A word from the curator, Creative Projects, 5th edition
I'm honoured to have been able to contribute to this 5th edition of Radio Hull. Radio is as much a medium as a community, a place of discovery, an abstract, electric and ethereal space for music and art everywhere. For me, radio has long been a privileged vehicle for creation, expression and dissemination. I remember years of community and university radio in Quebec City, playing noise rock and Mitsou remixes past midnight to an imagined audience, always imperceptible yet present. There's a certain magic in simply transmitting, to anyone, and that even if no one's tuning in (which is fortunately not the case with Radio-Hull), we know that the airwaves sent out reverberate through the city's streets, exciting, with a little luck, a few resonant circuits and a few attentive ears. And that once the impulse has passed, the electricity returned to its minimal potential, all that remains is immaterial inspiration and the intangible bonds created by love and collaboration.
Thanks to all the artists in the programming.
- Simone Provencher
Musician
A word from the President, Centre de production DAÏMÔN
If Radio-Hull was originally a way to continue creating and bringing the community together when it was necessary to keep one's distance (we remember it all too well!), now it's an event we look forward to every fall. Creators from all over the Outaouais (and beyond) come together to tell stories, pass on information, bear witness, experiment, play, relax, get informed... I'm always amazed at the possibilities that a medium like radio still offers when it's in the hands of community members. You wait for Radio-Hull, but you never know what to expect! But we recognize ourselves in it, we recognize ourselves in all our eccentricities.
- Marc-A. Reinhardt
Artist, President Centre de production DAÏMÔN
As the primary engine of large-scale collective cultures, radio has always contributed to the development of a sense of belonging to a territory and nurtured a feeling of connection between citizens.

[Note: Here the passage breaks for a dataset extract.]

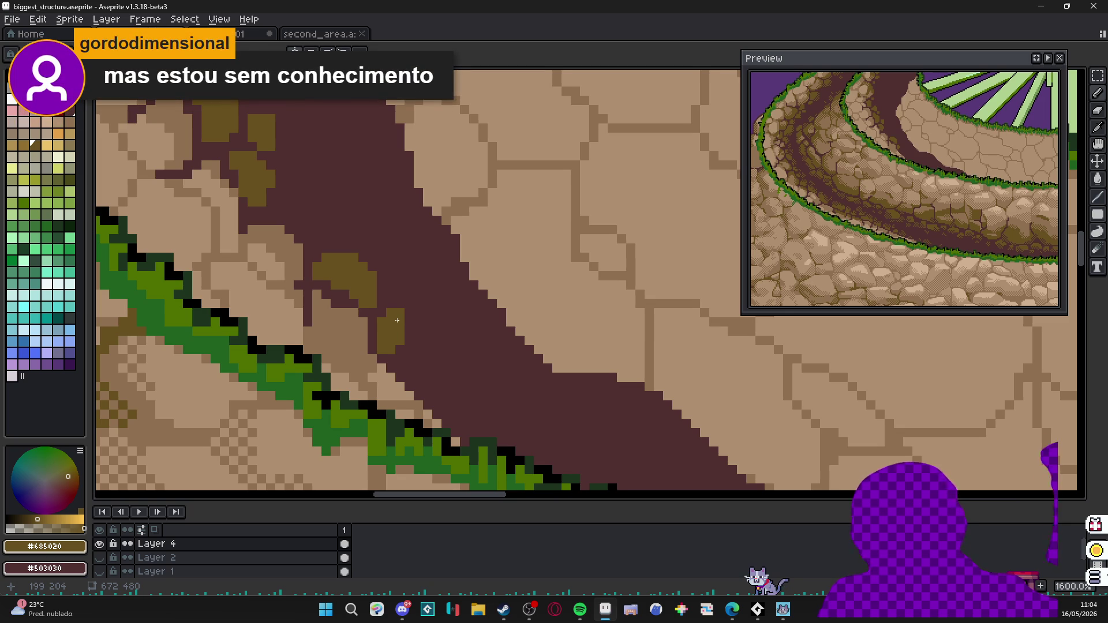
scroll(431, 249, down, 3)
scroll(432, 248, down, 2)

Inspired by the origins of radio, Radio-Hull was born out of the importance of providing creative-broadcasting spaces and opportunities in a context where people couldn't come together inside a building. In 2020, in the midst of a pandemic, radio perfectly symbolized this gesture of reaching out to the unseen, of reaching out into the ether to combat isolation.

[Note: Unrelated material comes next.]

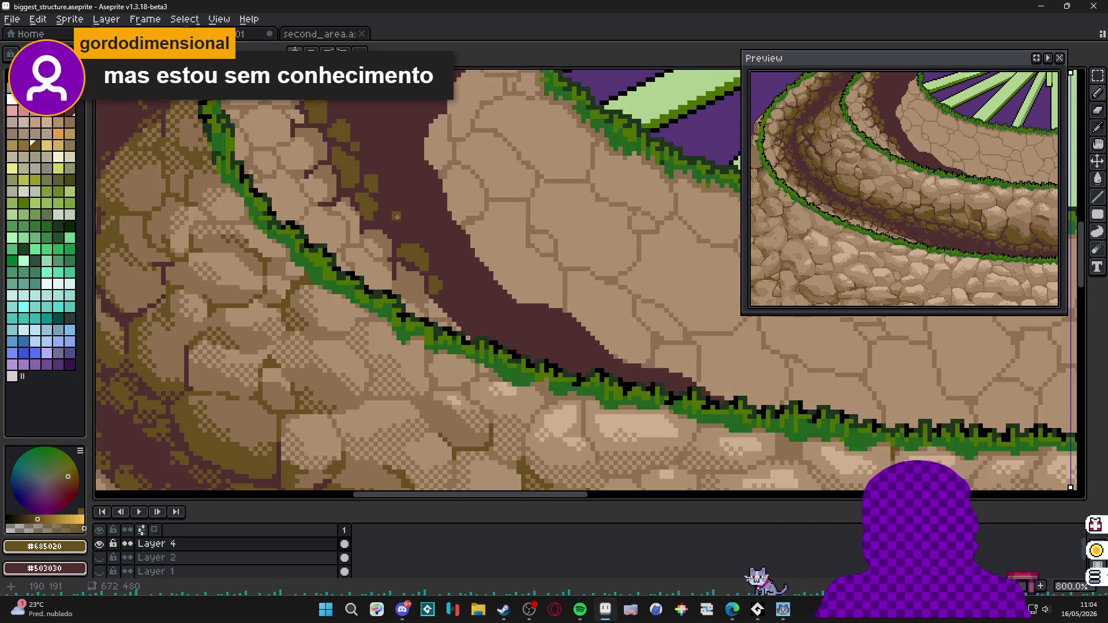
scroll(390, 295, up, 2)
scroll(351, 340, up, 2)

Radio is intrinsically geographical and linked to its place of existence. We wanted not only to promote creative projects by artists from the community, but also to give a voice to the often little-known music from both sides of the river. Radio-Hull's mission is to play only local music, i.e. music made by artists living in the Ottawa-Gatineau-Outaouais region.
Since 2020, the formula has gone from strength to strength. Beginning with a festival format, the project has grown to include a year-round streaming service, and in 2023 a year-round digital radio component was added: Radio de Radio-Hull. Its name is obviously a nod to a Crown corporation that once had to differentiate its media channels.

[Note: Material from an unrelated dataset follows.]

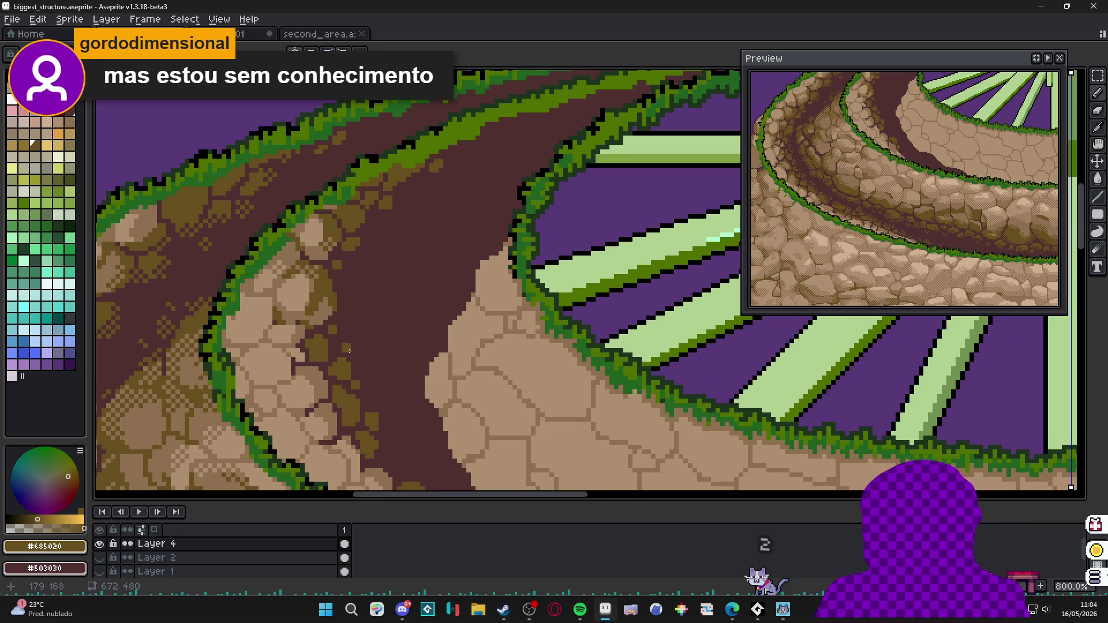
drag(346, 350, 360, 317)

What's more, since 2024, new partners have been using the Radio-Hull web space to broadcast original content, developed to accompany and enhance local festival programming.
A visionary for the local cultural scene, Radio-Hull is now not only an annual festival, but also becomes a continuous vehicle for the sounds of an entire region. At any time of day or night, from anywhere in the world, its listeners can now hear something that was cooked up here.
Its database is a veritable catalog of the region's musical history, bearing witness to the richness and diversity of the sounds of the City of Hull and many of the towns that surround it.